Digital Disruption and the European Super League in Football

Sunday night was unveiled that twelve powerful football clubs across Europe – six of them from the English Premier League {Liverpool; Manchester City; Manchester United; Arsenal; Chelsea; and Tottenham} would break away and form a new European Super League in football (The Guardian, 2021a). While most of the analyses on the media are concentrating on upcoming legal battle with UEFA and FIFA – and with EPL in England – or the public outcry from football supporters across the continent (The Guardian, 2021b), and even how politicians such as the British Prime Minister Boris Johnson and the French Prime Minister Emmanuel Macron are opposing it (The Independent, 2021; Reuters, 2021), what I want to do in this post is to use the theory of digital disruption to understand the rationale behind this breakaway league (for a financial-only point of view see David Conn here).

On a traditional linear media model quality content was conceived more of a means to an end – such as reaching particular audiences – for media conglomerates as broadcasting scarcity dictated that the power resided on who controlled the means of distribution (the medium) (see Hutchins and Rowe, 2012). In a digital plenitude scenario where the so-called digital revolution has sparked transformations and blurred the lines between producers, audiences, publishers and distributors, controlling the content becomes even more important as accessibility is pulverised across multiple digital platforms. In a way, the power balance now resides on who owns or control the content rather than on who can distribute it.

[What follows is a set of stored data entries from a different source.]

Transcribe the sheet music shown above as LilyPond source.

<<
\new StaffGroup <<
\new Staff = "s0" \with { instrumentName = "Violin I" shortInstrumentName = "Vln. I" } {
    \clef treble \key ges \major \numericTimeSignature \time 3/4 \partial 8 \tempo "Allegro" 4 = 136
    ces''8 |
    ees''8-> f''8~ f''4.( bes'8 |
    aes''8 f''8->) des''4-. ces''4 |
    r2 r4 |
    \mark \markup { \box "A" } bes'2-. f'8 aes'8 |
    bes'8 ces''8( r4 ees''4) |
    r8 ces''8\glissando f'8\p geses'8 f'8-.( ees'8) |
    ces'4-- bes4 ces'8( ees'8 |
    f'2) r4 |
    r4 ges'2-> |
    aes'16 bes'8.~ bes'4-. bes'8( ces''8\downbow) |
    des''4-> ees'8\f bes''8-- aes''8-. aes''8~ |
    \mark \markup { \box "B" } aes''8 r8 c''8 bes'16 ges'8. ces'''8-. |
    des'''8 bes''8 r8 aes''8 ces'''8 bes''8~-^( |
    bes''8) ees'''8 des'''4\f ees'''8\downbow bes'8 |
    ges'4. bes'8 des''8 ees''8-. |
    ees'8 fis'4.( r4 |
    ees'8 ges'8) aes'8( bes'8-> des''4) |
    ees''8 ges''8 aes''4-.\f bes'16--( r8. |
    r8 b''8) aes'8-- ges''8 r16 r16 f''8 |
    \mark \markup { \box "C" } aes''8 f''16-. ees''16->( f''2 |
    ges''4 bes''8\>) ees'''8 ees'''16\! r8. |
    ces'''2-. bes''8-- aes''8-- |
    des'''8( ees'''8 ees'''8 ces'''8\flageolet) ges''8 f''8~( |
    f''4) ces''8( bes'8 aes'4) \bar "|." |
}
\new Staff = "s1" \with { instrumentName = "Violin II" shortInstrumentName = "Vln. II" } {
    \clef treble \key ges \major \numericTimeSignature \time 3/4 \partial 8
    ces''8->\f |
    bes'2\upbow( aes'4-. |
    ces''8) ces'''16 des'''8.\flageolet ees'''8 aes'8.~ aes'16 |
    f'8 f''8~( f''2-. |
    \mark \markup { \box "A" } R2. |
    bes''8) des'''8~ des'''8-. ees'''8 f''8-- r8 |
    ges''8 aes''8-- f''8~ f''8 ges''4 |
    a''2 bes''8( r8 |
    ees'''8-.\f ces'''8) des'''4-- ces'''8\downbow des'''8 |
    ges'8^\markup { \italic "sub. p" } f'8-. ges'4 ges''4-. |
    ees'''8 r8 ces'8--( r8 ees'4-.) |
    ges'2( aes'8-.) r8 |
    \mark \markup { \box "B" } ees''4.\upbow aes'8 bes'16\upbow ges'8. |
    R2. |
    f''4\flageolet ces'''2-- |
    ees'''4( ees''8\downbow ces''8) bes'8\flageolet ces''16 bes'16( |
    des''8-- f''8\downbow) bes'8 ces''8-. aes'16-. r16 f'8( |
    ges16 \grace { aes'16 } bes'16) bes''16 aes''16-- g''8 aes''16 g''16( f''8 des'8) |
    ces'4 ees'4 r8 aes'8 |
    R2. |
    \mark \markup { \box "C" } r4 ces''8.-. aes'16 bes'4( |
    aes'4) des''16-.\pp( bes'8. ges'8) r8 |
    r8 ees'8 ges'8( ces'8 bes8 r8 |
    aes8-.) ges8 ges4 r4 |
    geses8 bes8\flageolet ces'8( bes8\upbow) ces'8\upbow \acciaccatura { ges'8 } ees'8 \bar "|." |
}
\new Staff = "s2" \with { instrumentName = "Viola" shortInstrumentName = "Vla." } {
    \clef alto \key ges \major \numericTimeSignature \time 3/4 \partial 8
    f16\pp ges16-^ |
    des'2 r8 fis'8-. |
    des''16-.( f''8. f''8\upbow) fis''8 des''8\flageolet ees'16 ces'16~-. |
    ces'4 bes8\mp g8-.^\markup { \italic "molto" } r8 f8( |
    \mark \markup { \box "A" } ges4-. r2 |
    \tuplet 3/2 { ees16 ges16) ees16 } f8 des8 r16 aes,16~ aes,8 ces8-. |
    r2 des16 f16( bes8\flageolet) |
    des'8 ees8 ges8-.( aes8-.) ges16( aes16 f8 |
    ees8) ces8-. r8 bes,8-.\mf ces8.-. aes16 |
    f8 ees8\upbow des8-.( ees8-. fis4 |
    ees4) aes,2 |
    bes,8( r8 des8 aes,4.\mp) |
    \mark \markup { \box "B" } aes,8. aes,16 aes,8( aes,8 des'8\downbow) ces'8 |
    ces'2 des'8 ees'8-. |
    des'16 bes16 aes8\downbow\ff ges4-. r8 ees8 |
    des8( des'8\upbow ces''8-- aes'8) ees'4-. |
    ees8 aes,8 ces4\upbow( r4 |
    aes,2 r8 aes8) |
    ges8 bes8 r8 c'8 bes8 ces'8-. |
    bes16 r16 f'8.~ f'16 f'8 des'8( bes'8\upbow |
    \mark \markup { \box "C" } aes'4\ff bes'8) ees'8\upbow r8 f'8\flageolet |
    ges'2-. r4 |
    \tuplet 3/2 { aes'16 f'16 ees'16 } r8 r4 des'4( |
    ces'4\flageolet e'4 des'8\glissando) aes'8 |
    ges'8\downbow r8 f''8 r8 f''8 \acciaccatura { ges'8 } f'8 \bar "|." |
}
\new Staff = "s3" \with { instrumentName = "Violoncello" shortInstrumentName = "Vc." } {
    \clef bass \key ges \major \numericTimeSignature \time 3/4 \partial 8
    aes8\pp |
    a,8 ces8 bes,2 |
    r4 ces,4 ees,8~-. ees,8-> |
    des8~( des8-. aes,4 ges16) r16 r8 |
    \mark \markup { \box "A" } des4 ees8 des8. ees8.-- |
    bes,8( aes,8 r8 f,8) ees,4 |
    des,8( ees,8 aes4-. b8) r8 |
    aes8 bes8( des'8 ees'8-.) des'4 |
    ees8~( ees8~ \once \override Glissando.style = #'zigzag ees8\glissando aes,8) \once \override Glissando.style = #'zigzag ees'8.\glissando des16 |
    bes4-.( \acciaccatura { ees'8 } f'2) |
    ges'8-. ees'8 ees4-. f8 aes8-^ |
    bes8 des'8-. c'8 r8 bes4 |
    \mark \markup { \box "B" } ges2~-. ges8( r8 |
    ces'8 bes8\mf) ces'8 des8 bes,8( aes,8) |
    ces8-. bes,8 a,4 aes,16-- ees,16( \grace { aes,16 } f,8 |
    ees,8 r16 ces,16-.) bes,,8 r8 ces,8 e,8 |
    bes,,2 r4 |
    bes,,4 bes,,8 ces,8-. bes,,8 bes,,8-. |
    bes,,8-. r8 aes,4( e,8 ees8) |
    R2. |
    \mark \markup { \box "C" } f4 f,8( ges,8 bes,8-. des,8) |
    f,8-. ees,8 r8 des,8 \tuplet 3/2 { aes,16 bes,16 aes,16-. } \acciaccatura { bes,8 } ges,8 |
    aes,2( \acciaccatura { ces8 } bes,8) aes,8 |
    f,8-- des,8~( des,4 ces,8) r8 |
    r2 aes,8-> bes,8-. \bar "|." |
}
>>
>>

If we look at professional football the content – the games, players, drama, special moments, etc – is actually created by clubs. As such, football clubs are content creators as much as social media influencers are on Instagram, YouTube, Twitch. Thus, the creation of a breakaway European Super League is the realisation by football clubs that there are increasing digital business opportunities in taking back control of their own content. In a way the EPL, UEFA and FIFA are seen as further intermediaries who are taking cuts of the content created by the clubs.

Digital transformation not only means that content producers do not need intermediaries such as traditional media outlets to distribute their content to audiences, but above all means that content producers do not need any intermediaries to connect to advertisers. At the end of the day the traditional role of mass media was of being the conduit between content producers (mostly themselves according to Daniel Boorstin), audiences, and advertisers; whilst now with the disruptions caused by digitalisation that gatekeeper role performed by traditional media seems to be eroding.

Above all, what those football clubs are gambling on when proposing to form a breakaway European Super League is that they do not only control the content, but that by owning the content they do also own the audience – their loyal supporters. To certain extent quality content equals loyal audience, and a loyal audience that generates multiple data points is a gold mine for advertisers.

So, what the football clubs are doing is tightening even more the grip on supporters loyalty by squeezing the last ounce of information they can get so to sell it directly to advertisers.

Let’s see what will be the outcome of all this conundrum. But, ultimately there are no saints in all this: they are all capitalists fighting for individuals’ data.